Elefante blanco: el lujo de creer

La nueva película de Ricardo Darín aborda el compromiso de los ‘curas villeros’

J. L. CELADA | Concluido el rodaje de Elefante blancoRicardo Darín admitía que participar en este proyecto le había enseñado a dudar de su falta de fe. No es para menos. Gracias al último trabajo de Pablo Trapero, quizá muchos espectadores hayan recuperado también parte de la suya en la Iglesia católica. Porque el testimonio de compromiso que ofrece ese sacerdote al que aquí interpreta no puede –ni debe– dejar indiferente a nadie: consagrado o laico, creyente o no…

Tras un apresurado y violento prólogo en la Amazonía peruana, la cámara del realizador argentino nos traslada a una de las “villas miseria” de Buenos Aires, donde se hacinan miles de familias llegadas de países vecinos o expulsadas de la sociedad del bienestar que se alza a pocas cuadras.

Allí, desde hace décadas, los “curas villeros” desarrollan su ministerio pastoral y comparten la vida diaria con esas gentes abandonadas por casi todos, especialmente por las instituciones.

Elefante blanco –así llaman al hospital en construcción cuyo gigantesco esqueleto es hoy refugio de sin techo y jóvenes dogradictos– retrata sin pudor, aunque con exquisito respeto y alejado de paternalismos, un universo sometido al flagelo de la miseria y los enfrentamientos entre bandas de narcotraficantes. Un ambiente caótico y desolador por el que, sin embargo, se cuela el bullicio de la esperanza en forma de solidaridad vecinal o a través de la mesa compartida de la Eucaristía.

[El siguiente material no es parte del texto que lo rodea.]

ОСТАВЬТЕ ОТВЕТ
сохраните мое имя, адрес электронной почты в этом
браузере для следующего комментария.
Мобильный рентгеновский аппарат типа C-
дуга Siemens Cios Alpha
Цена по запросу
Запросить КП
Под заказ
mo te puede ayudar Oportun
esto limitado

Claro que el padre de Leonera (2008) o Carancho (2010) clava su mirada nerviosa y siempre incisiva sobre su trío protagonista: dos servidores del Evangelio embarrados en cuerpo y alma (el propio Darín y Jérémie Renier) que se han “dado el lujo de ser pobres”, como ironiza la trabajadora social que les acompaña (Martina Gusman). Se trata de hombres de acción y de oración, probados en su celibato y en su capacidad de resistencia; expuestos al acecho del miedo y de la ira, pero decididos a combatir las diversas formas de violencia con un mismo amor. Ese que les impulsa a hacer suya hasta el extremo la plegaria de su recordado predecesor y mártir Carlos Mugica“Señor, sueño con morir por ellos. Ayúdame a vivir para ellos”.

Digno exponente de un cine social (y religioso) abonado con frecuencia a desgracias resultonas y emociones de lágrima fácil, la nueva película de Trapero no se permite concesiones a su crudo realismo: ni en su radiografía del barrio ni en la crítica a los políticos o eclesiásticos de turno. Sí acusa, por contra, una evidente falta de ritmo, agravada por esa necesidad de seguir a salto de mata los conflictos “públicos” de unos personajes tan esquemáticamente definidos en su ámbito privado. Salvado este escollo, Elefante blanco se reivindica con toda su verdad: la que nos invita a (re)descubrir la fe como un don que se torna entrega generosa por los demás… y un lujo para estos tiempos descreídos e inciertos.